Search code examples
pythonscrapyscrapy-splash

Parsing output from scrapy splash


enter image description here

I'm testing out a splash instance with scrapy 1.6 following https://blog.scrapinghub.com/2015/03/02/handling-javascript-in-scrapy-with-splash and https://aaqai.me/notes/scrapy-splash-setup. My spider:

import scrapy
from scrapy_splash import SplashRequest
from scrapy.utils.response import open_in_browser

class MySpider(scrapy.Spider):
    start_urls = ["http://yahoo.com"]
    name = 'mytest'

    def start_requests(self):
        for url in self.start_urls:
            yield SplashRequest(url, self.parse, endpoint='render.html', args={'wait': 7.5},)

    def parse(self, response):
        # response.body is a result of render.html call; it
        # contains HTML processed by a browser.
        open_in_browser(response)
        return None

The output opens up in notepad rather than a browser. How can I open this in a browser?


Solution

  • If you are using the splash middleware and everything the splash response goes into the regular response object with you can access via response.css and response.xpath. Depending on what endpoint you use you can execute JavaScript and other stuff.

    If you need to do moving around a page and other stuff you will need to write a LUA script to execute with the proper endpoint. As far as parsing the output it automatically goes into the response object.

    Get rid of open_in_browser I'm not exactly sure what you are doing but if all you want to do is parse the page you can do so like so

    body = response.css('body').extract_first()
    links = response.css('a::attr(href)').extract()
    

    If you could please clarify your question most people don't want to look in links to try and guess what your having trouble with.

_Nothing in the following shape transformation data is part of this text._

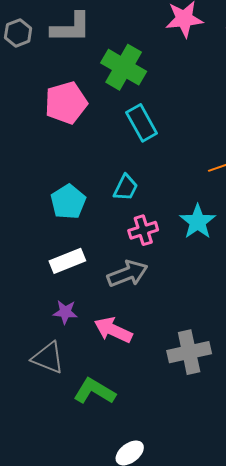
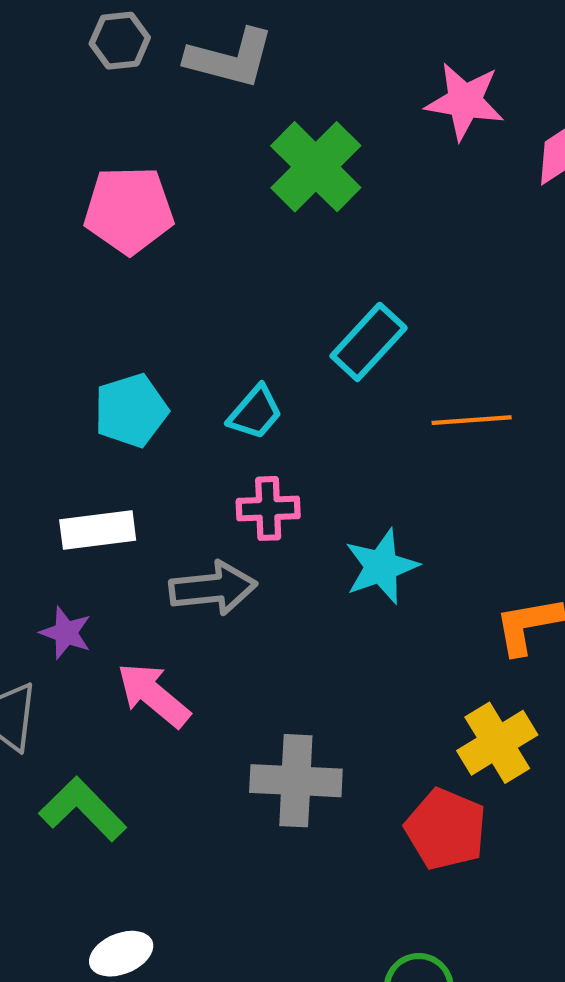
pink pentagon: (66, 103) -> (129, 210), moved
cyan rectangle: (142, 123) -> (369, 342), moved, turned 57
cyan star: (198, 222) -> (381, 566), moved

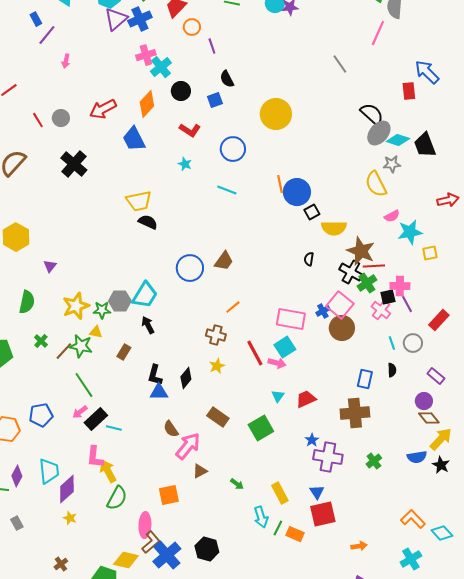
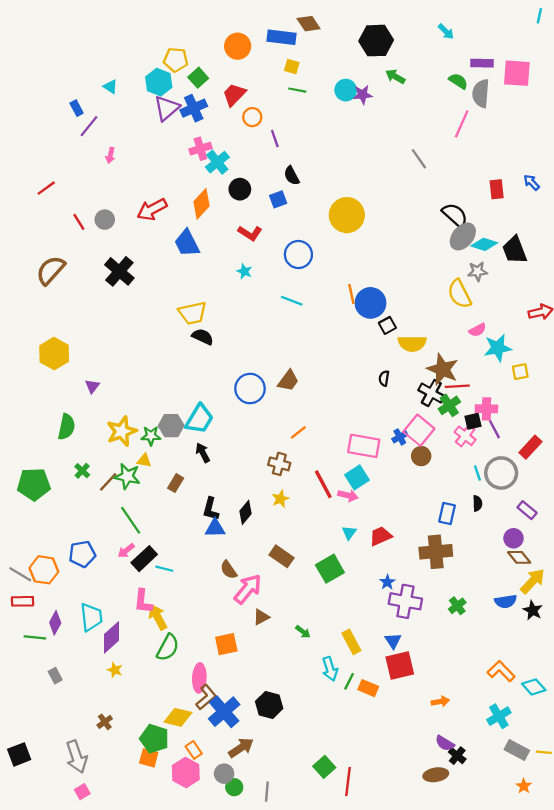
blue arrow: (427, 72) -> (532, 182), moved, size x0.6
brown circle: (342, 328) -> (421, 456), size x0.7
gray circle: (413, 343) -> (501, 473), size x1.5

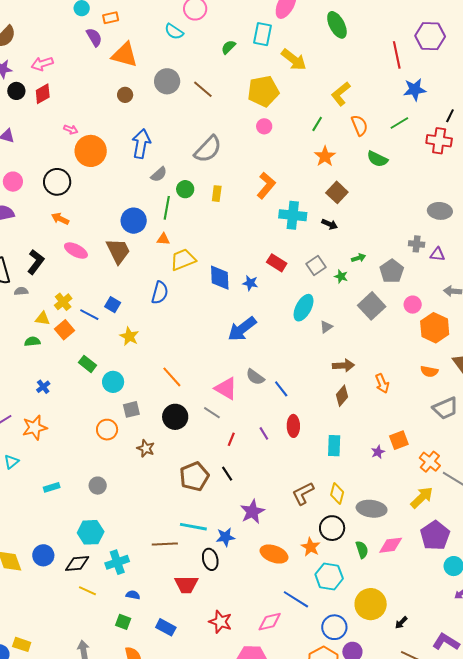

    Update for clarified question:

    It sounds like you may want scrapy shell with Splash this will enable you to experiment with selectors:

    scrapy shell 'http://localhost:8050/render.html?url=http://page.html&timeout=10&wait=0.5'
    

    In order to access Splash in a browser instance simply go to http://0.0.0.0:8050/ you input the URL in there. I'm not sure about the method in the tutorial but this is how you can interact with the Splash session.